[SUPPLIED RECORDS]

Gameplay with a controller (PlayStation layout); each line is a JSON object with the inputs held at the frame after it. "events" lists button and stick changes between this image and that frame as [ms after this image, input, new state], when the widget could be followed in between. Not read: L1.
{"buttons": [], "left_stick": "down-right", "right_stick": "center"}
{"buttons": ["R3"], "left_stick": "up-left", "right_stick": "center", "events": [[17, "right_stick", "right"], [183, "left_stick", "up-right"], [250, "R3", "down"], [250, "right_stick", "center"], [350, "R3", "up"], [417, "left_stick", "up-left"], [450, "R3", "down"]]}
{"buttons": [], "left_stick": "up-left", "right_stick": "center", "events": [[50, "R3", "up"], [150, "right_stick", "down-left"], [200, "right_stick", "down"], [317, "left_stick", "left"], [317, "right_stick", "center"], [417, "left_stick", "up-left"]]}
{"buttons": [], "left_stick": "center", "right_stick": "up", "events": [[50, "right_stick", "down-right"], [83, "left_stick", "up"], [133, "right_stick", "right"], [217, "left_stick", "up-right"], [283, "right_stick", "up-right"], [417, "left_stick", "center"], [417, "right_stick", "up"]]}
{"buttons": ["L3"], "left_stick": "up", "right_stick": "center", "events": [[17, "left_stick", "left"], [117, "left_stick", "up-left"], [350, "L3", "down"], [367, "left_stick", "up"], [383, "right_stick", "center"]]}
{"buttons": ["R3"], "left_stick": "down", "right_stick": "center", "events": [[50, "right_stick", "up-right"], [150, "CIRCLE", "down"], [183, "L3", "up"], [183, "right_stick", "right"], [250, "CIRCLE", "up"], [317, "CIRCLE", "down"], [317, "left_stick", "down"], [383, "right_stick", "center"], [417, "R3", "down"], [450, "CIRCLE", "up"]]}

[/SUPPLIED RECORDS]

**TASK PROMPT**
Output each line of the records above exactly.

**OUTPUT OF THE TASK**
Gameplay with a controller (PlayStation layout); each line is a JSON object with the inputs held at the frame after it. "events" lists button and stick changes between this image and that frame as [ms after this image, input, new state], when the widget could be followed in between. Not read: L1.
{"buttons": [], "left_stick": "down-right", "right_stick": "center"}
{"buttons": ["R3"], "left_stick": "up-left", "right_stick": "center", "events": [[17, "right_stick", "right"], [183, "left_stick", "up-right"], [250, "R3", "down"], [250, "right_stick", "center"], [350, "R3", "up"], [417, "left_stick", "up-left"], [450, "R3", "down"]]}
{"buttons": [], "left_stick": "up-left", "right_stick": "center", "events": [[50, "R3", "up"], [150, "right_stick", "down-left"], [200, "right_stick", "down"], [317, "left_stick", "left"], [317, "right_stick", "center"], [417, "left_stick", "up-left"]]}
{"buttons": [], "left_stick": "center", "right_stick": "up", "events": [[50, "right_stick", "down-right"], [83, "left_stick", "up"], [133, "right_stick", "right"], [217, "left_stick", "up-right"], [283, "right_stick", "up-right"], [417, "left_stick", "center"], [417, "right_stick", "up"]]}
{"buttons": ["L3"], "left_stick": "up", "right_stick": "center", "events": [[17, "left_stick", "left"], [117, "left_stick", "up-left"], [350, "L3", "down"], [367, "left_stick", "up"], [383, "right_stick", "center"]]}
{"buttons": ["R3"], "left_stick": "down", "right_stick": "center", "events": [[50, "right_stick", "up-right"], [150, "CIRCLE", "down"], [183, "L3", "up"], [183, "right_stick", "right"], [250, "CIRCLE", "up"], [317, "CIRCLE", "down"], [317, "left_stick", "down"], [383, "right_stick", "center"], [417, "R3", "down"], [450, "CIRCLE", "up"]]}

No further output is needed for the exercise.